Extended Limb Lengthening
Little People of America Medical Advisory Board
Position Summary, 2006
The following position summary is not intended to either advocate for or condemn extended limb lengthening. It is meant to be a measured summary of information that may be of value to members of the small stature community and members of Little People of America.
The techniques for leg lengthening were originally developed for correction of limb length discrepancy and are an accepted therapy for this. Over the past two decades the procedure has been expanded to allow for symmetric lengthening in individuals of short stature. Although this newer application has generated widespread interest, it has also created controversy among both medical professions, and persons of short stature and their families.
There are no established medical indications for symmetric extended limb lengthening (ELL). While it may have benefit in preventing certain orthopedic and neurological complications in some skeletal dysplasias, the procedure is primarily being performed for adaptive, cosmetic, and psychosocial reasons.
Research is being done on the safety and long-term functional outcome of this procedure. Currently no prospective, randomized studies have yet been completed.
The possible complications of ELL are numerous, These include:
• Nerve injury (usually temporary);
• Increased contractures (of the hip, knee and/or ankle);
• Unequal limb lengths;
• Increased risk for late onset osteoarthritis.
Although the acute complication rate associated with ELL has been reduced, it is still substantial.
This is what patients should have prior to initiation of ELL:
• Confirmation of a specific short-stature diagnosis.
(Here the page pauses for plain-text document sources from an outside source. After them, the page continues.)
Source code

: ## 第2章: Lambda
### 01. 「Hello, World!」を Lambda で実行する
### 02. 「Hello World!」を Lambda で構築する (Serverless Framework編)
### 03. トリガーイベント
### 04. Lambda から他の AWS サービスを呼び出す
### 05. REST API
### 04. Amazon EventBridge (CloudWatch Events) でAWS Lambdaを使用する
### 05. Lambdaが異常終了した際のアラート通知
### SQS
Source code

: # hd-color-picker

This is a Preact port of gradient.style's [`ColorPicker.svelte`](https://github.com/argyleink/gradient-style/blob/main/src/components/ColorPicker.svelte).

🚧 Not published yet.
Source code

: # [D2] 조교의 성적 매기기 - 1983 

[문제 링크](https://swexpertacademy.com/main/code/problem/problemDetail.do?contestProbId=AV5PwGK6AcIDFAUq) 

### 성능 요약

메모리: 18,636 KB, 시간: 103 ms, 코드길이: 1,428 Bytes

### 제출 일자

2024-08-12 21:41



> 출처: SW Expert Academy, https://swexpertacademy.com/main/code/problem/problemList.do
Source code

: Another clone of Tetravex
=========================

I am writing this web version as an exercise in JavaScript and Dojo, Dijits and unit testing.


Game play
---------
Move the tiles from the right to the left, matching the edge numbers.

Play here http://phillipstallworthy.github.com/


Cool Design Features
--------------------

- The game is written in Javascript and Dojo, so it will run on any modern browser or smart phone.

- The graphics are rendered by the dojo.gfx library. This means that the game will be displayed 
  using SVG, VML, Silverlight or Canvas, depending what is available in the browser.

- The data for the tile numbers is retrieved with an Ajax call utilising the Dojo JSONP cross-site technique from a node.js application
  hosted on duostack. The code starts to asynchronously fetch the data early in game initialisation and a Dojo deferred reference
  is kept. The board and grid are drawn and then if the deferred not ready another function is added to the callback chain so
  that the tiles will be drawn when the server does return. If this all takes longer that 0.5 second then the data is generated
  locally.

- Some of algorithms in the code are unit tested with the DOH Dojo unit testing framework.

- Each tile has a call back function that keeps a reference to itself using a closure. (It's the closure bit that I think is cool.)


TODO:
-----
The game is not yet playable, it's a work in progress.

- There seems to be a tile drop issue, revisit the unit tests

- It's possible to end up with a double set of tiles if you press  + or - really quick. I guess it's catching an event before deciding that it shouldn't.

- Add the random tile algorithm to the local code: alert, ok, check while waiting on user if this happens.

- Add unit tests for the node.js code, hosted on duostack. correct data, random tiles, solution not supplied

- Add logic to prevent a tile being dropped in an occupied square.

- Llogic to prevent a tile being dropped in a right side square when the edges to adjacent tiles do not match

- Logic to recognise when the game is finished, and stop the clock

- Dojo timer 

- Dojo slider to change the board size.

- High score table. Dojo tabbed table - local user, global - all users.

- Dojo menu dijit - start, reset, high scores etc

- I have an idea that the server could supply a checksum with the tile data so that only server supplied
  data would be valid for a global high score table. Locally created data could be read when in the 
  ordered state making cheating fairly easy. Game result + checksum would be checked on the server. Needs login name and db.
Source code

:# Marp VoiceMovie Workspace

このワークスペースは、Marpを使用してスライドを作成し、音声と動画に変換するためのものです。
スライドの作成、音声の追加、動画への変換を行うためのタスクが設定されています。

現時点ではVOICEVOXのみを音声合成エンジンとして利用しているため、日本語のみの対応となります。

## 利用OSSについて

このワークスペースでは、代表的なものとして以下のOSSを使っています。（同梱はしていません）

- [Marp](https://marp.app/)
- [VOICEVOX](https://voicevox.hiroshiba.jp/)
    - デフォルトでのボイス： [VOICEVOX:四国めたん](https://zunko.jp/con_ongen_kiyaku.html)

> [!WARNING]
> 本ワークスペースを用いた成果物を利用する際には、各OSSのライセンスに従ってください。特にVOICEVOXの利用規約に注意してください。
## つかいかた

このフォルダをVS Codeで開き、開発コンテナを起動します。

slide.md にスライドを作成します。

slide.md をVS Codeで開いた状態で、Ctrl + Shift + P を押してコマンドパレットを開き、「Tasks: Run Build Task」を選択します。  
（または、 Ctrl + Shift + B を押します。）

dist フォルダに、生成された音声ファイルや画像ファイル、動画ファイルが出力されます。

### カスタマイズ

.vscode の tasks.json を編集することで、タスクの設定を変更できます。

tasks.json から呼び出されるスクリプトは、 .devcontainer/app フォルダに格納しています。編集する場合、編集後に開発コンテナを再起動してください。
The relative risks and benefits of ELL are different in different types of skeletal dysplasias.
• Counseling concerning the natural history and genetic implications of the relevant skeletal dysplasia, independent of ELL.
• Adequate discussion of the benefits and risks of ELL (including medical complications, financial issues, educational and psychological concerns).
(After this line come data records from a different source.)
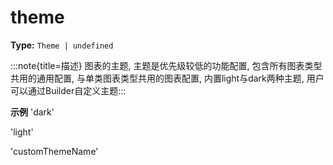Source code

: # theme

**Type:** `Theme | undefined`

:::note{title=描述}
图表的主题, 主题是优先级较低的功能配置, 包含所有图表类型共用的通用配置, 与单类图表类型共用的图表配置, 内置light与dark两种主题, 用户可以通过Builder自定义主题:::

**示例**
'dark'

'light'

'customThemeName'


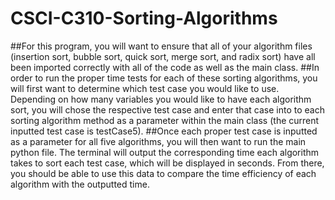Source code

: # CSCI-C310-Sorting-Algorithms
##For this program, you will want to ensure that all of your algorithm files (insertion sort, bubble sort, quick sort, merge sort, and radix sort) have all been imported correctly with all of the code as well as the main class.
##In order to run the proper time tests for each of these sorting algorithms, you will first want to determine which test case you would like to use. Depending on how many variables you would like to have each algorithm sort, you will chose the respective test case and enter that case into to each sorting algorithm method as a parameter within the main class (the current inputted test case is testCase5).
##Once each proper test case is inputted as a parameter for all five algorithms, you will then want to run the main python file. The terminal will output the corresponding time each algorithm takes to sort each test case, which will be displayed in seconds. From there, you should be able to use this data to compare the time efficiency of each algorithm with the outputted time. 
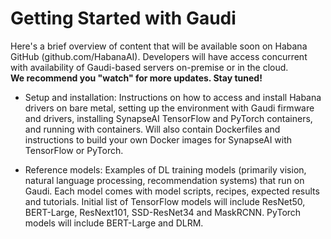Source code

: # Getting Started with Gaudi
Here's a brief overview of content that will be available soon on Habana GitHub (github.com/HabanaAI). Developers will have access concurrent with availability of Gaudi-based servers on-premise or in the cloud.  
**We recommend you "watch" for more updates. Stay tuned!**


* Setup and installation: Instructions on how to access and install Habana drivers on bare metal, setting up the environment with Gaudi firmware and drivers, installing SynapseAI TensorFlow and PyTorch containers, and running with containers. Will also contain Dockerfiles and instructions to build your own Docker images for SynapseAI with TensorFlow or PyTorch. 

* Reference models: Examples of DL training models (primarily vision, natural language processing, recommendation systems) that run on Gaudi. Each model comes with model scripts, recipes, expected results and tutorials. Initial list of TensorFlow models will include ResNet50, BERT-Large, ResNext101, SSD-ResNet34 and MaskRCNN.  PyTorch models will include BERT-Large and DLRM.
Prospective patients should be of an age to participate fully in these discussions and in the decision-making process.
We recommend that before, during and after ELL operative procedures, evaluation should include:
• Orthopedic assessment;
• Physical therapy assessment, including evaluation of mobility, activity, functional limitations, etc.;
• Clinical neurological evaluation;
• Peripheral vascular assessment;
• Psychological evaluation, including self-image, body image, peer relationships, and family relationships.
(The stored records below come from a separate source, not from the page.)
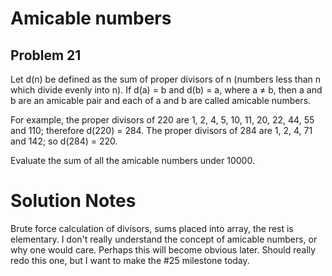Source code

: # Amicable numbers
## Problem 21
Let d(n) be defined as the sum of proper divisors of n (numbers less than n which divide evenly into n).
If d(a) = b and d(b) = a, where a ≠ b, then a and b are an amicable pair and each of a and b are called amicable numbers.

For example, the proper divisors of 220 are 1, 2, 4, 5, 10, 11, 20, 22, 44, 55 and 110; therefore d(220) = 284. The proper divisors of 284 are 1, 2, 4, 71 and 142; so d(284) = 220.

Evaluate the sum of all the amicable numbers under 10000.

# Solution Notes
Brute force calculation of divisors, sums placed into array, the rest is elementary. I don't really understand the
concept of amicable numbers, or why one would care. Perhaps this will become obvious later. Should really redo this one, but I want to make the #25 milestone today.
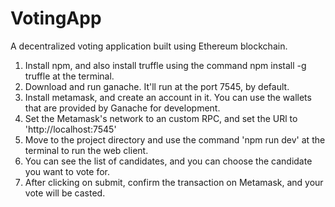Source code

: # VotingApp
A decentralized voting application built using Ethereum blockchain. 
1. Install npm, and also install truffle using the command npm install -g truffle at the terminal.
2. Download and run ganache. It'll run at the port 7545, by default.
3. Install metamask, and create an account in it. You can use the wallets that are provided by Ganache for development. 
4. Set the Metamask's network to an custom RPC, and set the URl to 'http://localhost:7545'
5. Move to the project directory and use the command 'npm run dev' at the terminal to run the web client. 
6. You can see the list of candidates, and you can choose the candidate you want to vote for. 
7. After clicking on submit, confirm the transaction on Metamask, and your vote will be casted.
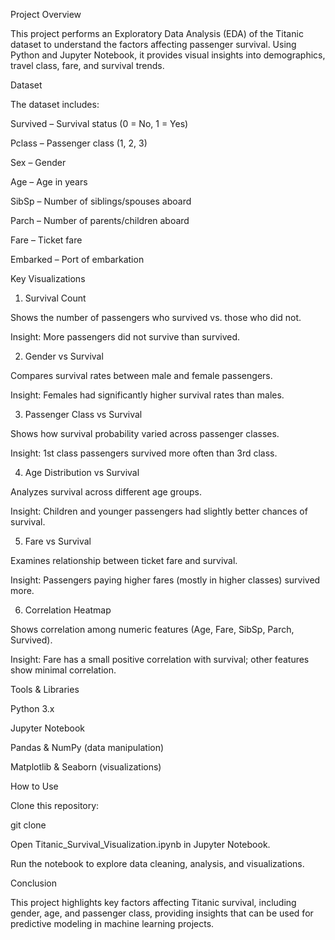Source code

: Project Overview

This project performs an Exploratory Data Analysis (EDA) of the Titanic dataset
 to understand the factors affecting passenger survival. Using Python and Jupyter Notebook, it provides visual insights into demographics, travel class, fare, and survival trends.

Dataset

The dataset includes:

Survived – Survival status (0 = No, 1 = Yes)

Pclass – Passenger class (1, 2, 3)

Sex – Gender

Age – Age in years

SibSp – Number of siblings/spouses aboard

Parch – Number of parents/children aboard

Fare – Ticket fare

Embarked – Port of embarkation

Key Visualizations
1. Survival Count

Shows the number of passengers who survived vs. those who did not.


Insight: More passengers did not survive than survived.

2. Gender vs Survival

Compares survival rates between male and female passengers.


Insight: Females had significantly higher survival rates than males.

3. Passenger Class vs Survival

Shows how survival probability varied across passenger classes.


Insight: 1st class passengers survived more often than 3rd class.

4. Age Distribution vs Survival

Analyzes survival across different age groups.


Insight: Children and younger passengers had slightly better chances of survival.

5. Fare vs Survival

Examines relationship between ticket fare and survival.


Insight: Passengers paying higher fares (mostly in higher classes) survived more.

6. Correlation Heatmap

Shows correlation among numeric features (Age, Fare, SibSp, Parch, Survived).


Insight: Fare has a small positive correlation with survival; other features show minimal correlation.

Tools & Libraries

Python 3.x

Jupyter Notebook

Pandas & NumPy (data manipulation)

Matplotlib & Seaborn (visualizations)

How to Use

Clone this repository:

git clone <repository-url>


Open Titanic_Survival_Visualization.ipynb in Jupyter Notebook.

Run the notebook to explore data cleaning, analysis, and visualizations.

Conclusion

This project highlights key factors affecting Titanic survival, including gender, age, and passenger class, providing insights that can be used for predictive modeling in machine learning projects.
All of these evaluations will require the cooperative involvement of orthopedic surgeons, physical and occupational therapists, medical geneticists, radiologists, psychologists and/or psychiatrists, and social workers in longitudinal management. We caution prospective patients and their families to seek out institutions that offer the broad multidisciplinary approach that is needed. An institution should have a program with special emphasis and expertise in skeletal dysplasia. The institution should be equipped to follow the patient for a decade or more.
Complete success of ELL is not guaranteed. Furthermore, ELL will not change other health related needs of individuals of short stature. They will still need to have ongoing care by someone knowledgeable about the natural history of their specific diagnosis.
ELL is a complex procedure with far-reaching implications. Interested individuals should carefully assess the institution and personnel, as well as all risks and benefits of ELL prior to committing to this procedure.
Approved by the LPA Medical Advisory Board and LPA Board of Directors July 2006.